No, they didn’t ask. “I have not been asked for permission by Mitt Romney's campaign for the use of my song,” said Somali-Canadian musician K’naan on Wednesday, after the politician celebrated his victory in the U.S. Republican Florida primary to the sound of the global hit Wavin’ Flag.
“If I had been asked, I would certainly not have granted it.
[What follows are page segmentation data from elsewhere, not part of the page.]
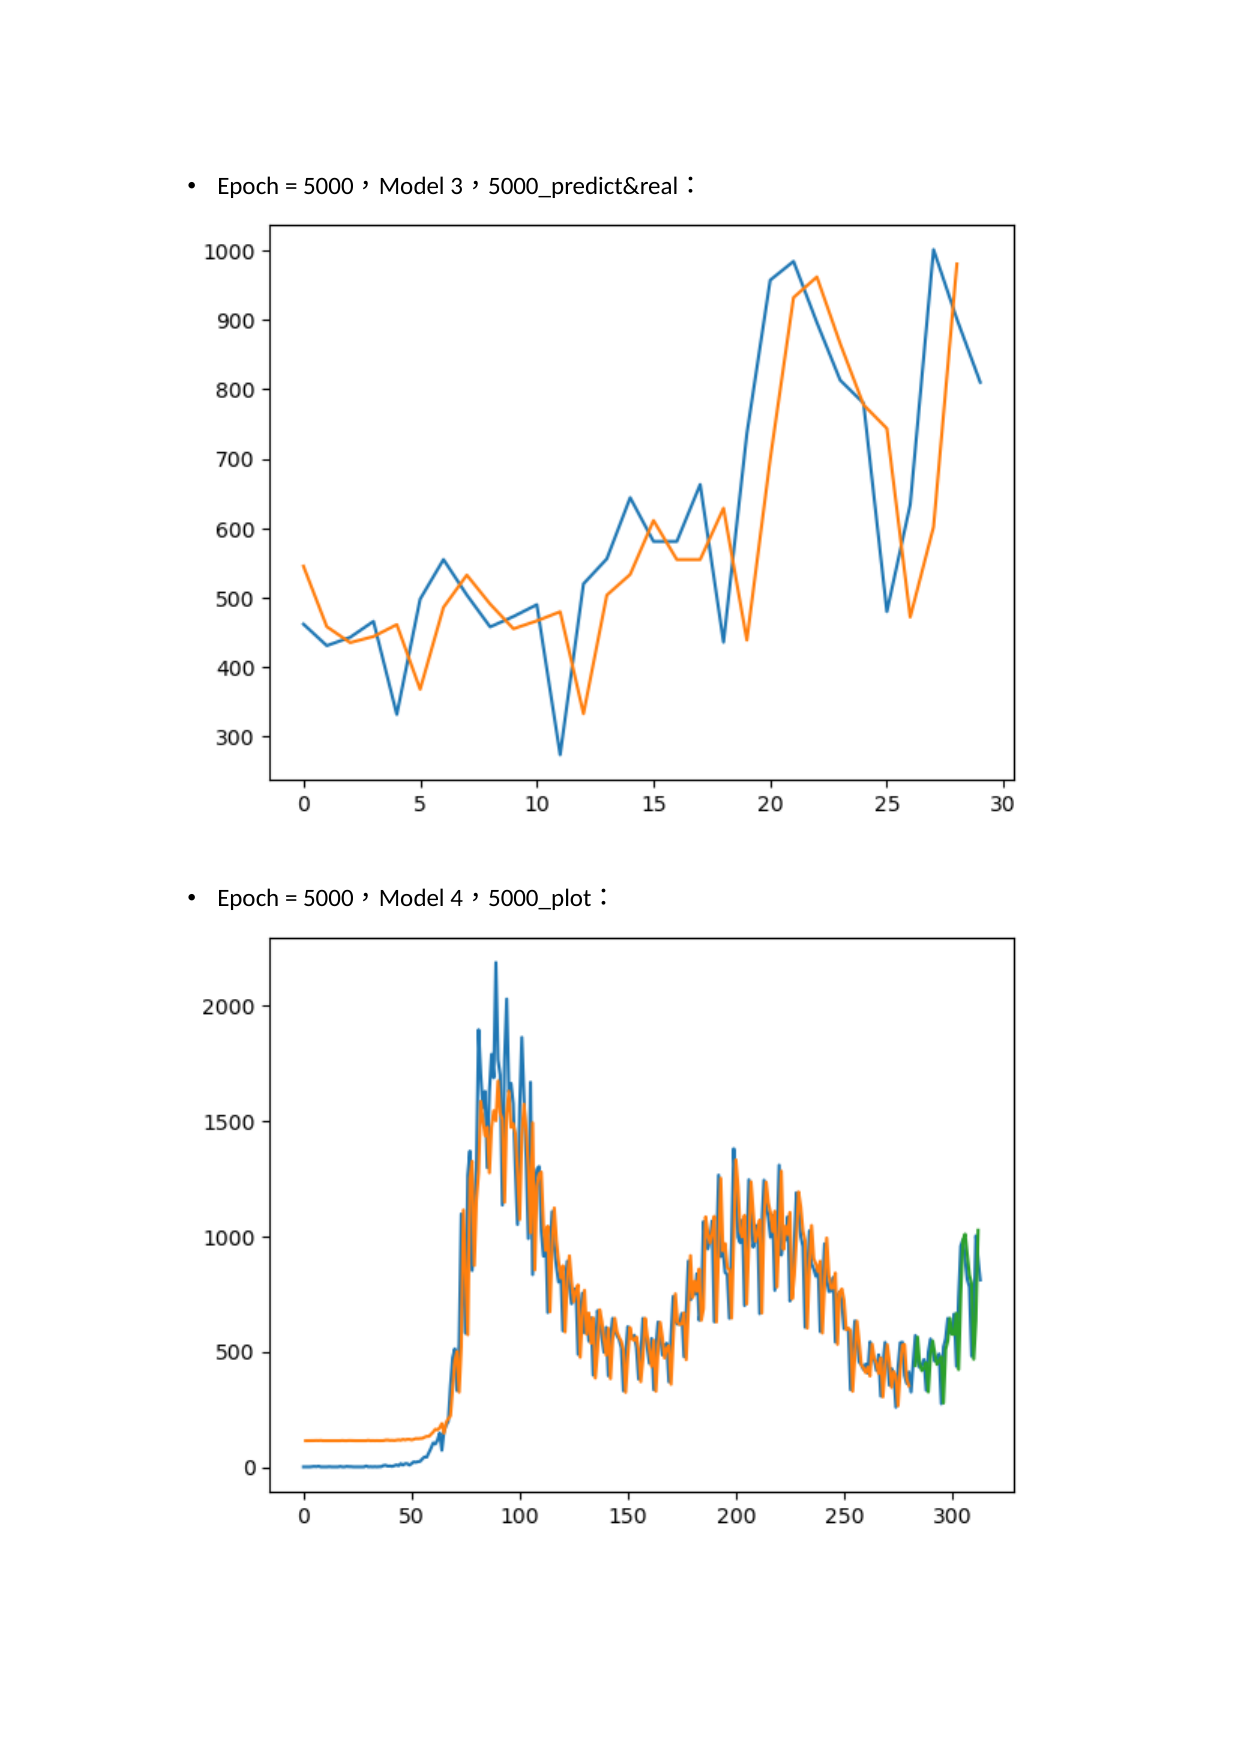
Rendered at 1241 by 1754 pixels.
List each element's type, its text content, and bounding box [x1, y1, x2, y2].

picture [187, 923, 1029, 1543]
list Epoch = 5000，Model 4，5000_plot： [187, 877, 1053, 914]
picture [187, 211, 1032, 831]
list Epoch = 5000，Model 3，5000_predict&real： [187, 164, 1053, 202]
I would happily grant the Obama campaign use of my song without prejudice,” said the musician in a statement, adding that he is currently looking into legal action to prevent any further use of the song.
K’naan’s initial response, on Twitter – “Yo @mittromney I am K’naan Warsame and I do not endorse this message” – was an embarrassment for the Romney campaign, but the situation isn’t unique: Earlier this week, Frankie Sullivan of the group Survivor and co-writer of Eye of the Tiger filed a lawsuit against Republican Newt Gingrich for using the power ballad at rallies as far back as 2009.
And the list goes on: Rocker Tom Petty ordered former GOP presidential contender Michele Bachmann to “cease and desist” from using his song American Girl; Heart issued a similar letter barring the use of Barracuda for Sarah Palin’s vice-presidential run in 2008. Back in 1984, Bruce Springsteen criticized attempts by Ronald Regan’s campaign to adopt his anthemic Born in the USA.
In this campaign, Kid Rock is one musician who has given support to the GOP: He’s allowed Romney to use Born Free as his anthem.
Representatives from musicians’ publishing rights groups such as SOCAN in Canada and BMI in the States explain that it’s up to the venue holding a political rally to purchase a blanket license to play any of the music they administer. That’s standard practice, and there’s no recourse through these publishing groups to prevent a song from being played for ideological reasons.
Yet that’s the fear, that a song will become irrevocably appropriated in a way a musician doesn’t want. For instance, David Byrne settled a 2010, $1-million (U.S.) suit against then Florida governor Charlie Crist and the use of Byrne’s song Road to Nowhere in campaign ads without permission. With campaign ads and televised events, permission is more complicated; it involves so-called synchronization licenses and other agreements that require the permission of the songwriter or music publisher.
Particularly in the United States, where presidential campaigns drag on for eons, pop songs and political rallies are tradition. John F. Kennedy used Frank Sinatra’s High Hopes; Franklin D. Roosevelt used Happy Days Are Here Again. Often the association sticks: Happy Days Are Here Again has become such a standard for the Democratic Party it’s difficult to hear the song today and not picture happy-clappy delegates on the convention floor.
Bill Clinton was adept at turning Fleetwood Mac’s Don’t Stop into his own, while Hillary Clinton in her 2008 presidential bid turned the search for a campaign theme into a month-long publicity event in itself, by allowing the public to help her pick the song. The decision, for better or worse, was Celine Dion’s You and I.
Not everyone is concerned about a song’s political use. Fox News reported Tuesday that Eye of the Tiger’s other co-writer Jim Peterik is ambivalent and notes that if the venues have a license, Gingrich can use it. “This is not for any one political candidate. This is for the world,” he said.